Goal of the exercise >> Go through the data and report each line that holds the string "Бутерброд".

Exercise material >>
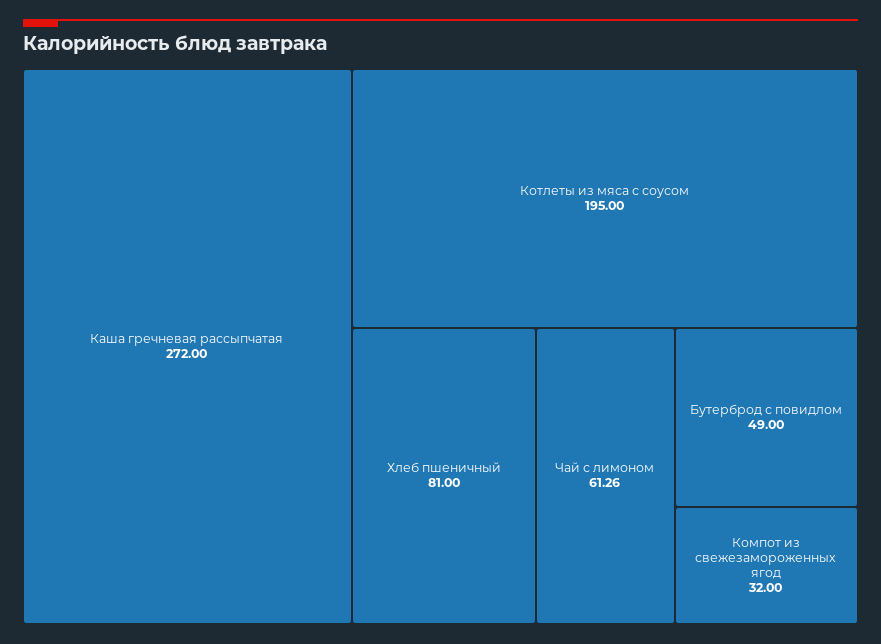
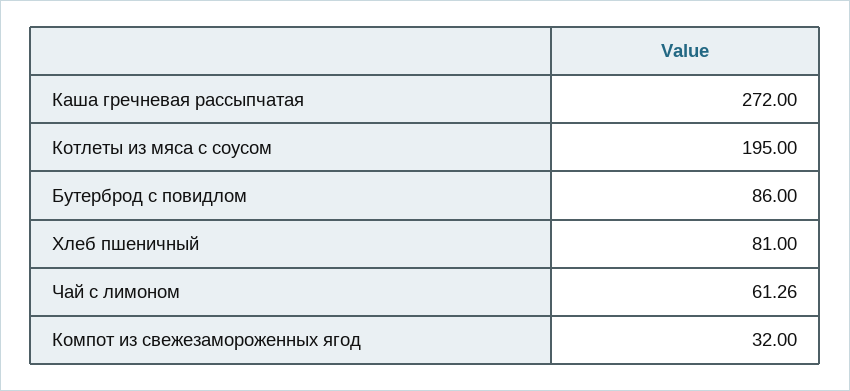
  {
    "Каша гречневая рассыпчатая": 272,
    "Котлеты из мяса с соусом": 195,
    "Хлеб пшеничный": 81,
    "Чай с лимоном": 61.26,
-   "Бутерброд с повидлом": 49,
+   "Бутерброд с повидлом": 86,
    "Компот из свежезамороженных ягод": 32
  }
...
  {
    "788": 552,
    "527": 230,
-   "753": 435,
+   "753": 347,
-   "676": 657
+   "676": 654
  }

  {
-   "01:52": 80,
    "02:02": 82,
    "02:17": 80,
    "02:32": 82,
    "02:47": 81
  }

Answer to this task >>
-   "Бутерброд с повидлом": 49,
+   "Бутерброд с повидлом": 86,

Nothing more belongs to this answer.